Stored data entries:
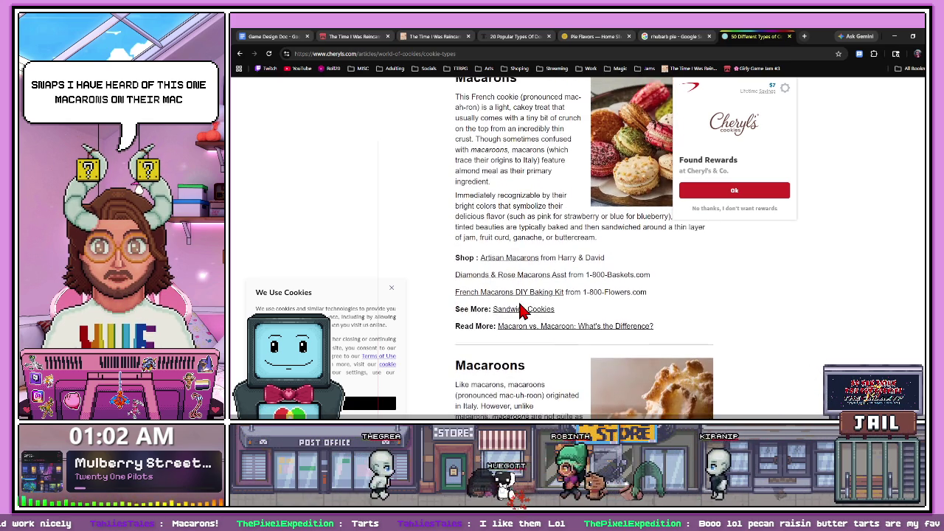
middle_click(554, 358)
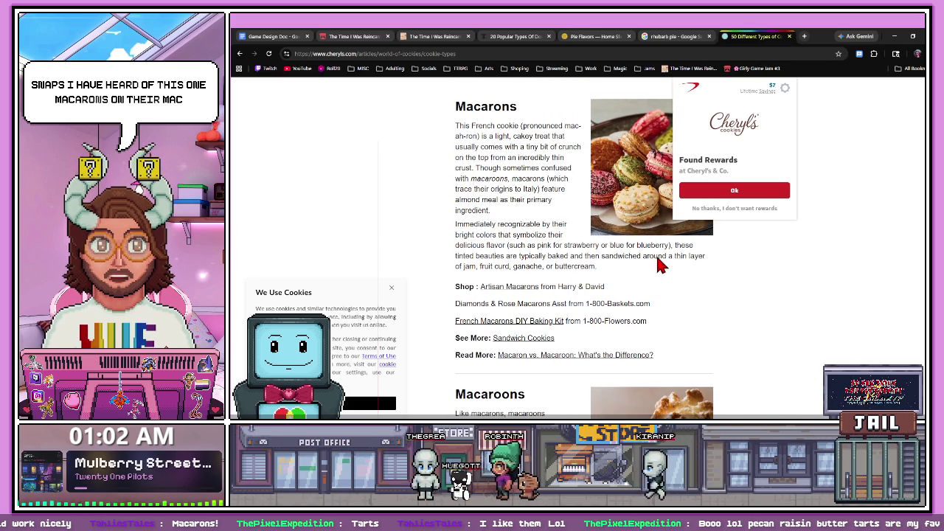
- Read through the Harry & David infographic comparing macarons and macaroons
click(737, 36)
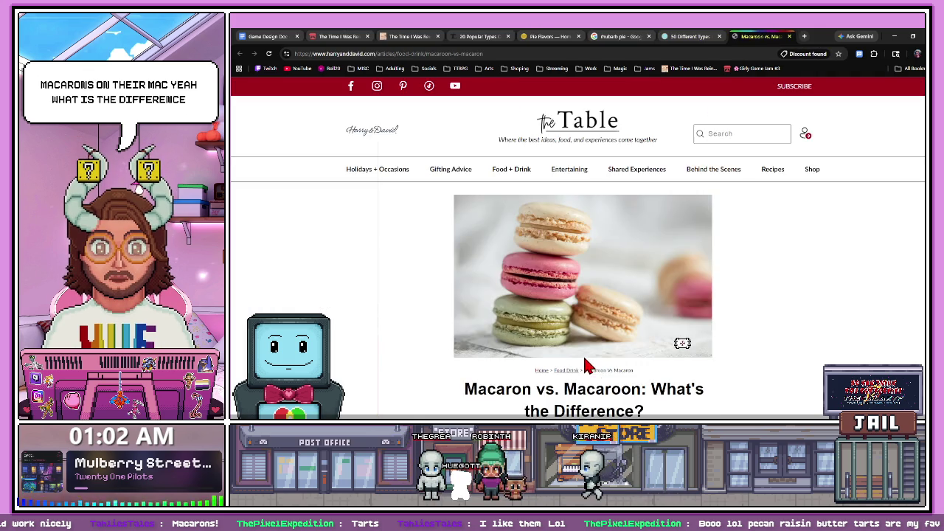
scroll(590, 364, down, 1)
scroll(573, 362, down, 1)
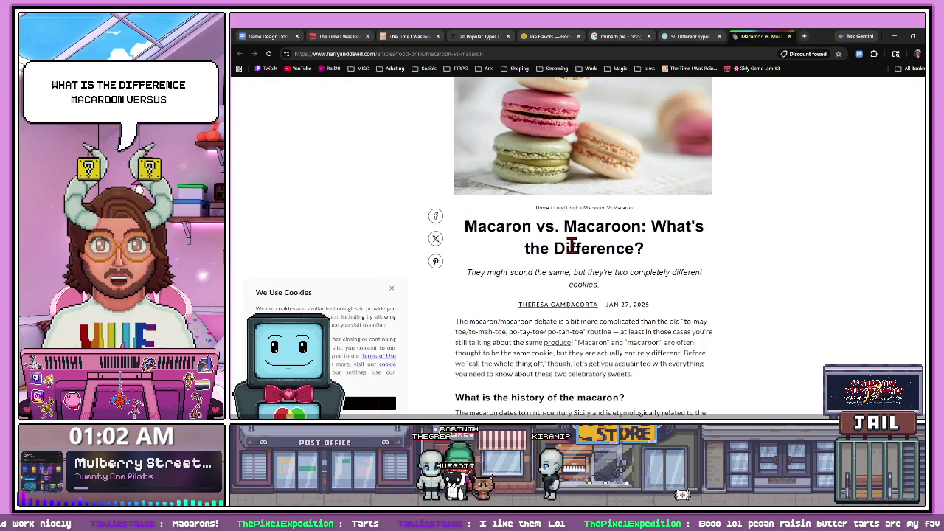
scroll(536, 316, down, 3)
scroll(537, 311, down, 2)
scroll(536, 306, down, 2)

* [Try it]
Do not include pictures. Copy only the lines running from the line with "scroll(590, 364, down, 1)" through the last line of the records, exactly as they appear.

* [Solution to this problem]
scroll(590, 364, down, 1)
scroll(573, 362, down, 1)
scroll(536, 316, down, 3)
scroll(537, 311, down, 2)
scroll(536, 306, down, 2)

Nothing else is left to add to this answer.